A recent study by KPMG highlighted the achievements and challenges brought on by artificial intelligence across five industries, including health care. The study asked insiders representing each industry viewed the future of AI.
- 53% say the health care industry is ahead of most others in AI adoption, but at the same time 37% of health care executives believe they are implementing AI too slowly
- 89% say AI is already creating efficiencies in health care systems
- 91% believe it increases patient access to care
- Other areas where respondents say AI can improve are patient diagnosis, process automation, records management, and biometric-related applications.
A survey of consumers reveals nearly half feel they're not receiving a holistic experience from their health care provider. Consumers increasingly expect their experience with health care organizations to be personalized and seamless, allowing them to access the information they need when they need it. However, most consumers (71%) report facing major frustrations throughout the experience - including long wait times, impersonal visits, a confusing process and trouble when scheduling an appointment.

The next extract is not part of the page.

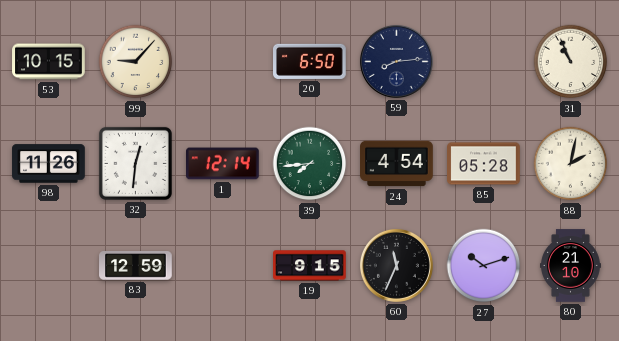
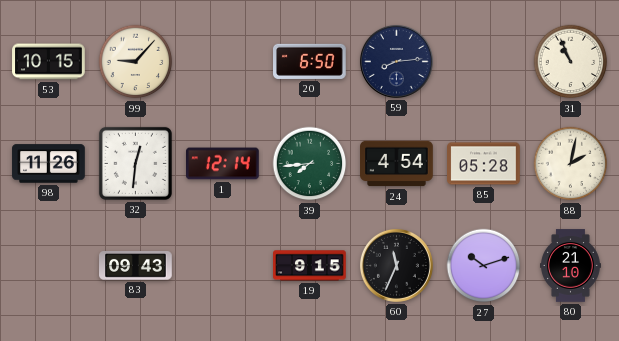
83: 12:59 -> 09:43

Additional insights from the survey include:
- Over half would rather endure a typically frustrating experience - such as waiting at the DMV or going to jury duty - than deal with a health insurance issue.
- 58% prefer their health care interactions to be digital.
- More than half (54%) of consumers feel their providers and insurers don't have the contextual information needed to personalize health care recommendations.
- 61% would visit their provider more often if the communication experience felt more personalized.